GIVEN REQUEST 1 ▸ In two sentences, summarize the passage about the visit to San Francisco.
GIVEN REQUEST 2 ▸
Answer these questions using the passage about the visit to San Francisco:
(a) Which restaurant did he say he would take the narrator to next time?
(b) Which author does he like?
(c) Where is he going in two weeks?
GIVEN REQUEST 3 ▸ Write what follows the final sentence of the passage about the visit to San Francisco.

SOURCE PASSAGE ▸
⁂

It seemed only natural. Even the middle read like a great novel. On my last visit to San Francisco, he took me to the symphony, for moonlit walks across the city and out for tapas. There was fried chickpeas and chili powder; poached eggs and bacon on wilted Italian lettuce; wood fired broad beans and tomatoes; and celery root puree with roasted apples and Buddha’s hand oil drizzled lavishly across the top. And there was even dessert: a warm serving of his lips, drizzled across the small of my back, his arms, a shell of skin surrounding a frozen parfait of me, now thawing into a pool of sugar-crusted hope. When I was lying in the dark, so close to him we were almost sewn together, I thought I tasted a promise — an as-yet-unknown promise, punctuated by a silent announcement of consideration.

And when he dropped me at the airport, hugging me so fiercely I thought I might explode into peanut-shaped fragments, I truly believed he had invited me not only into his city, but also into his heart.

“Next time, I’ll take you to SPQR,” he said, the gleam of a small child in his eyes.

The whole way home my mind played a symphony of “next times.” Next time I will wear that red dress with the slit. Next time I will bring him my dog-eared copy of “The Unbearable Lightness of Being.” He likes Kundera. Next time I will make him a frittata for breakfast, with sundried tomatoes and freshly grated Parmesan.

But now is next time, and he is gone. Gone to see the world without me.“Was just in Vail for my annual trip,” he wrote. “Thailand is in two weeks. My business partners don’t like me being gone so long, but ah, life is out there, waiting.”

⁂

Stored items
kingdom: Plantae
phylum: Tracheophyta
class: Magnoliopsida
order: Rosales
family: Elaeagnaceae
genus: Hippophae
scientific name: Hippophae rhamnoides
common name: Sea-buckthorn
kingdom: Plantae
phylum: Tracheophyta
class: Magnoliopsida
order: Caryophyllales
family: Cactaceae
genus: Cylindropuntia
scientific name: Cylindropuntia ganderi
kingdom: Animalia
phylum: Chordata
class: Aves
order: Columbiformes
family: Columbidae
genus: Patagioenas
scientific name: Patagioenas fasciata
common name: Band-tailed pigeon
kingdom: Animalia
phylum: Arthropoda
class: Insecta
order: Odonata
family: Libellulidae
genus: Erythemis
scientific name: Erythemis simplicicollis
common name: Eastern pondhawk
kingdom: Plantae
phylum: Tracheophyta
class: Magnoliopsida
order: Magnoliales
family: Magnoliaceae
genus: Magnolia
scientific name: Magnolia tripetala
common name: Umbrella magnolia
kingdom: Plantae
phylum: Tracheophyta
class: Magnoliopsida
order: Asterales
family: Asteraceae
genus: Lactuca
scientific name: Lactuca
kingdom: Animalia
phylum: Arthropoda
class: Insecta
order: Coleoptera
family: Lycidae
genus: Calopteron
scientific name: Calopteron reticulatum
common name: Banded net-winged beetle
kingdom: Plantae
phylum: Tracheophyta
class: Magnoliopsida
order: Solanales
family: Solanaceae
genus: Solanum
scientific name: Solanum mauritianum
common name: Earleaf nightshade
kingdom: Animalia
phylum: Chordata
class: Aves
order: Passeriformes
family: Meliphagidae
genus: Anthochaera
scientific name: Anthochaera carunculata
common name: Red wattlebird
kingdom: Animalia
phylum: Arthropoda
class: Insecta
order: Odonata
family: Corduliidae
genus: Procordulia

⁂

TASK RESULT 1 ▸ On a visit to San Francisco, the narrator was taken to the symphony, on moonlit walks and out for tapas, and left believing he had offered a place not only in his city but also in his heart. On the way home the narrator imagined many "next times," but now he is gone, having been in Vail and planning a trip to Thailand without the narrator.

TASK RESULT 2 ▸
(a) SPQR
(b) Kundera
(c) Thailand

TASK RESULT 3 ▸
And so am I. Sometimes I want to slap myself for being one of those dreadfully obtuse girls I normally make fun of — the ones who mold their perception of reality around the first man who pays them a kind word. I’m not that girl. I’m the fiercely independent type who shuns marriage, has no desire for children and travels the world solo. But this time was different. Something about the way he touched me, the undulating swirl of blue in his eyes…

I emailed him after several weeks of an empty inbox, asking what went wrong, and he gave his usual reply: “Intention and action are, unfortunately, two very different things for me.” Yes, they always were. I had always given in to the excuse that he just wasn’t ready. He was a successful restaurateur. He was inundated with responsibility. He had no time for someone 20 minutes across town, let alone me, who lived 2,000 miles away. His superficial words and inattentiveness told me all I really needed to know, yet I waded through the years like a cautious beachcomber, hoping the next time we met, he would look at me and know I was the time he wanted to spend.

“I don’t care if you live in Egypt,” I imagined him saying. “I would scale the pyramids to get to you.”

Okay, so a little far-fetched, but I’d at least hoped he’d throw in a line or two about frequent flyer miles or something. Good thing I’m already adept at flying solo.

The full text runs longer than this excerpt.